February 8, 2015

Boston Pizza Royalties Income Fund is updated and rated Buy at $21.80 to yield 5.6%. It it somewhat like a perpetual preferred share except that the cash distribution can be expected to increase at perhaps 1 to 2% annual but could fall in the event of deflation in menu prices or if the restaurants, or eating out in general, fall out of favor.

On Friday, the S&P 500 and Toronto were each down 0.3%

However our stock picks had a good day and most were up. Canadian Western Bank was up 2.2%, Boston Pizza was up 2.6% after releasing a good earnings report. Bank of America was up 3.3%.

Earnings reports will be coming in hot and heavy in the next few weeks and this will no-doubt affect individual stock prices when the earnings and/or outlook are different than expected.

I have not looked at RioCan in over one year but I found it strange that the rate reset pref shares on the list above are at $21.90 in this low interest rate environment while the actual Trust units have done very well. I would have thought that the REI.PR.A shares are good value at $22, as they yield 6.0%. It seems that rate reset pref shares in general fell in January as interest rates plummeted. It appears that market “spread” for such shares has widened as the Canada bond yield fell.  The five year Canada bond is at 0.68%, this RioCan pref would reset at 262 basis points above that or at 3.3% and that may explain the price drop, presumably the market yield on this type of pref is well above 3.3. I think I have just talked myself out of thinking that these pref shares are good value at $22. I had thought hat the rate reset shares would tend to trade back to $25 when the rates reset unless the particular company was seen as less risky.

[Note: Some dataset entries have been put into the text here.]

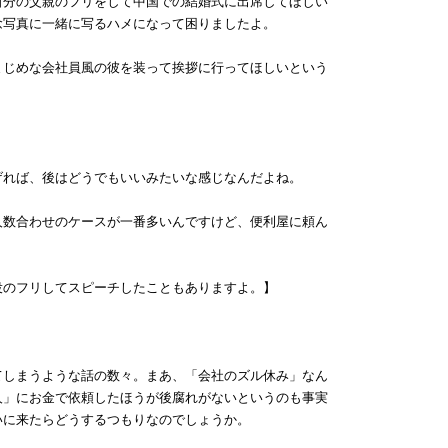
自分の父親のフリをして中国での結婚式に出席してほしい
念写真に一緒に写るハメになって困りましたよ。
まじめな会社員風の彼を装って挨拶に行ってほしいという
げれば、後はどうでもいいみたいな感じなんだよね。
人数合わせのケースが一番多いんですけど、便利屋に頼ん
役のフリしてスピーチしたこともありますよ。】
しまうような話の数々。まあ、「会社のズル休み」なん
人」にお金で依頼したほうが後腐れがないというのも事実
いに来たらどうするつもりなのでしょうか。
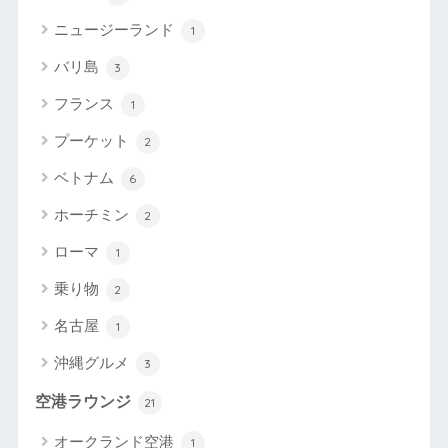
ニュージーランド
1
バリ島
3
フランス
1
プーケット
2
ベトナム
6
ホーチミン
2
ローマ
1
乗り物
2
名古屋
1
沖縄グルメ
3
空港ラウンジ
21
オークランド空港
1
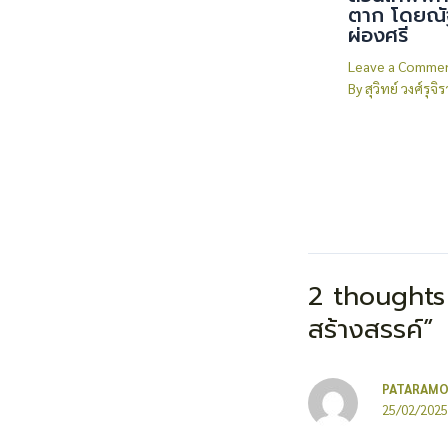
ตาก โดยณั
ผ่องศรี
Leave a Comme
By
สุวิทย์ วงศ์รุจิ
2 thoughts 
สร้างสรรค์”
PATARAMO
25/02/2025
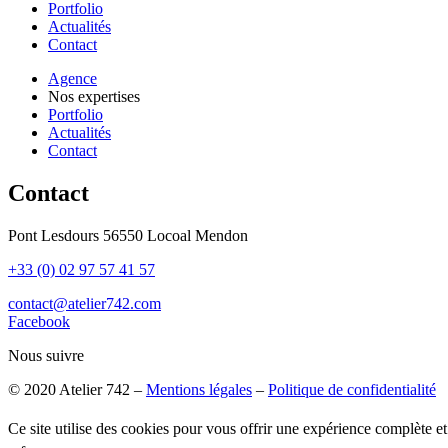
Portfolio
Actualités
Contact
Agence
Nos expertises
Portfolio
Actualités
Contact
Contact
Pont Lesdours 56550 Locoal Mendon
+33 (0) 02 97 57 41 57
contact@atelier742.com
Facebook
Nous suivre
© 2020 Atelier 742 –
Mentions légales
–
Politique de confidentialité
Ce site utilise des cookies pour vous offrir une expérience complète e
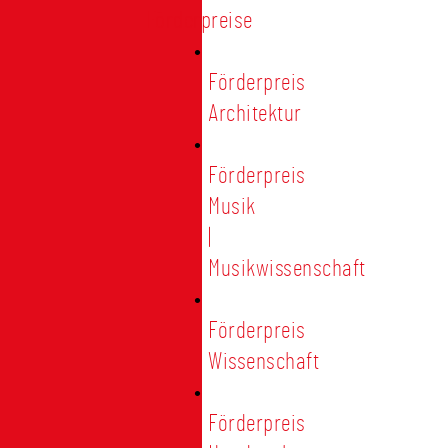
Förderpreise
Förderpreis
Architektur
Förderpreis
Musik
|
Musikwissenschaft
Förderpreis
Wissenschaft
Förderpreis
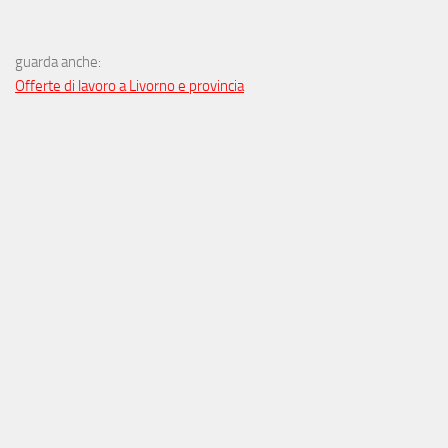
guarda anche:
Offerte di lavoro a Livorno e provincia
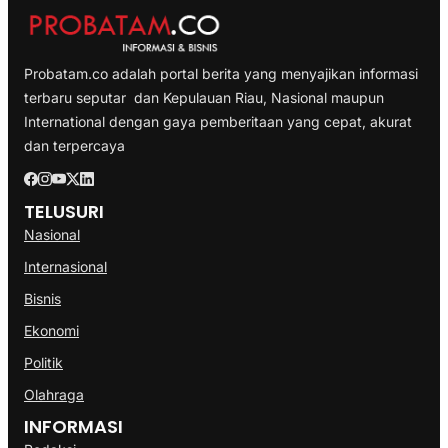
Probatam.co adalah portal berita yang menyajikan informasi
terbaru seputar dan Kepulauan Riau, Nasional maupun
International dengan gaya pemberitaan yang cepat, akurat
dan terpercaya
TELUSURI
Nasional
Internasional
Bisnis
Ekonomi
Politik
Olahraga
INFORMASI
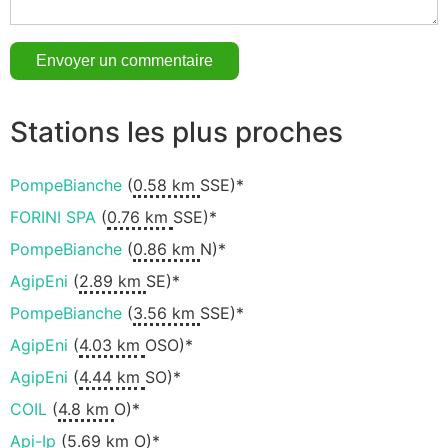
Stations les plus proches
PompeBianche
(
0.58 km
SSE)*
FORINI SPA
(
0.76 km
SSE)*
PompeBianche
(
0.86 km
N)*
AgipEni
(
2.89 km
SE)*
PompeBianche
(
3.56 km
SSE)*
AgipEni
(
4.03 km
OSO)*
AgipEni
(
4.44 km
SO)*
COIL
(
4.8 km
O)*
Api-Ip
(
5.69 km
O)*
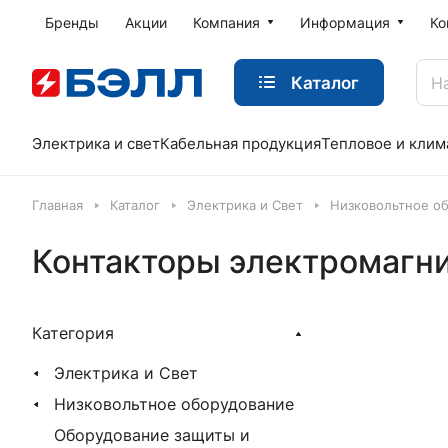
Бренды
Акции
Компания
Информация
Ко
Каталог
Электрика и свет
Кабельная продукция
Тепловое и клим
Главная
Каталог
Электрика и Свет
Низковольтное о
Контакторы электромагн
Категория
Электрика и Свет
Низковольтное оборудование
Оборудование защиты и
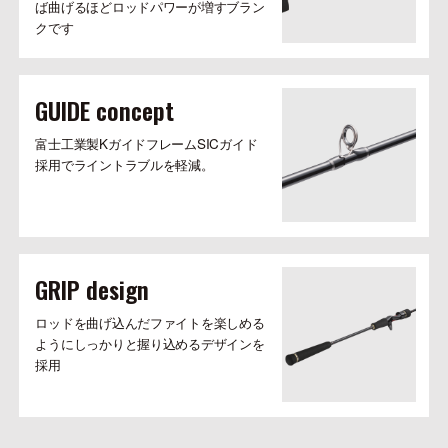
ば曲げるほどロッドパワーが増すブラン
クです
GUIDE concept
富士工業製KガイドフレームSICガイド
採用でライントラブルを軽減。
GRIP design
ロッドを曲げ込んだファイトを楽しめる
ようにしっかりと握り込めるデザインを
採用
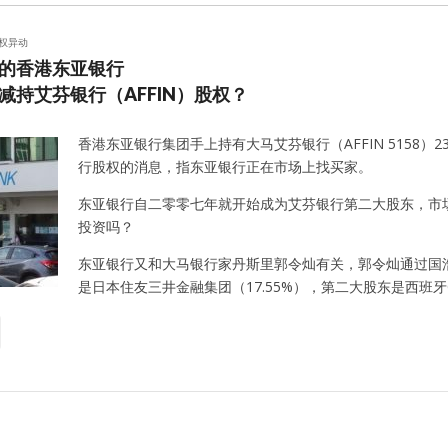
权异动
的香港东亚银行
减持艾芬银行（AFFIN）股权？
香港东亚银行集团手上持有大马艾芬银行（AFFIN 5158
行股权的消息，指东亚银行正在市场上找买家。
东亚银行自二零零七年就开始成为艾芬银行第二大股东，市
投资吗？
东亚银行又和大马银行家丹斯里郭令灿有关，郭令灿通过国浩
是日本住友三井金融集团（17.55%），第二大股东是西班牙CA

But it seems that as the 5 year Canada bond rate has plummeted the market yield on 5 year rate rest pref shares has not similarly plummeted. If it had these shares would likely be somewhat over $25 at this time. I certainly agree that any thing like 3.3% is a low yield on a pref share. But what is truly bizzarre is the 0.68% yield on the five year government of Canada bond. 

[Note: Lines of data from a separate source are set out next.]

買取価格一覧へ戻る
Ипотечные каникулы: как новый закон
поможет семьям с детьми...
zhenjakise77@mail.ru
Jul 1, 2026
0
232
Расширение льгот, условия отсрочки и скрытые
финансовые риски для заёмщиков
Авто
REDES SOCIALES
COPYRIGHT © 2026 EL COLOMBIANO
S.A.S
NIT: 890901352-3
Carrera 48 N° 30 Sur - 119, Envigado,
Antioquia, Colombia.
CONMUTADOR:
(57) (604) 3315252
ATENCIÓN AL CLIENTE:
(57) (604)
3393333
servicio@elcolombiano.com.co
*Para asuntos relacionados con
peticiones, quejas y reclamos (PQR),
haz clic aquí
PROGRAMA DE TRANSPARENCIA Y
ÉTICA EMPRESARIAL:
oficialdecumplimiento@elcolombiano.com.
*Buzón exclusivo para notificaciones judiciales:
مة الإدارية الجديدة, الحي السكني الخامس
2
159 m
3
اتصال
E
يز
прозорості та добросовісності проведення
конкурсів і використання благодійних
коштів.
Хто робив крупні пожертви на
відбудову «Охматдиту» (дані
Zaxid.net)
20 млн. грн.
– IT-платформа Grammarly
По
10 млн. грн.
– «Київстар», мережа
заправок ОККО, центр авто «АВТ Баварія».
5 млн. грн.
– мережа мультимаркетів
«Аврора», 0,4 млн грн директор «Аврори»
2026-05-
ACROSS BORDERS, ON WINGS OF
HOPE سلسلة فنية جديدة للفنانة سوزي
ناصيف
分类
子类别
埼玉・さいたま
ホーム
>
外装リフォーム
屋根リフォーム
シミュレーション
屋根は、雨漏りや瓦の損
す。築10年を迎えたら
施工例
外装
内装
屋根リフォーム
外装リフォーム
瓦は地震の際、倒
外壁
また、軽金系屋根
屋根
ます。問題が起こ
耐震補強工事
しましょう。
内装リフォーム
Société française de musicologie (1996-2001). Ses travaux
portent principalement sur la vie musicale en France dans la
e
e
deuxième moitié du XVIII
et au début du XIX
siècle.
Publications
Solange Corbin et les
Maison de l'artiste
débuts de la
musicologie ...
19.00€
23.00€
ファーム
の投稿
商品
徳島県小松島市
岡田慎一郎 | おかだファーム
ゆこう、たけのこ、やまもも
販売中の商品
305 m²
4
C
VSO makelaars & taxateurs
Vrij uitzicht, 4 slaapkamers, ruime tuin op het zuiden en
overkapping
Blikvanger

The bottom line is that if the five year Bank of Canada interest rate stays at 0.68% then the dividend on these shares is going to be cut from the current $1.3125 to $0.825 on March 31, 2016 in order to yield 3.3% on a $25 price. If the market yield on such shares at that time is 4.0% then the price would be $20.625.

Maybe the market yield on such shares will fall. After all homeowners can get five year mortgages at under 3.0%

At this point anyone buying the RioCan pref shares can not count on them being repurchased a by the company at $25, cannot count on the market price going back to $25 on the reset date and has to understand that at the current Bank of Canada 5 year rate, the distribution on these shares would be cut to 82.5 cents on the reset date in just over one year.

It seems that the market price of these shares will rise if government interest rates rise and that is the opposite of what normally happens to a fixed income instrument. But a rate reset share is not a fixed income investment it seems. 

At this point I am liking the Boston Pizza units a lot more than these rate reset shares.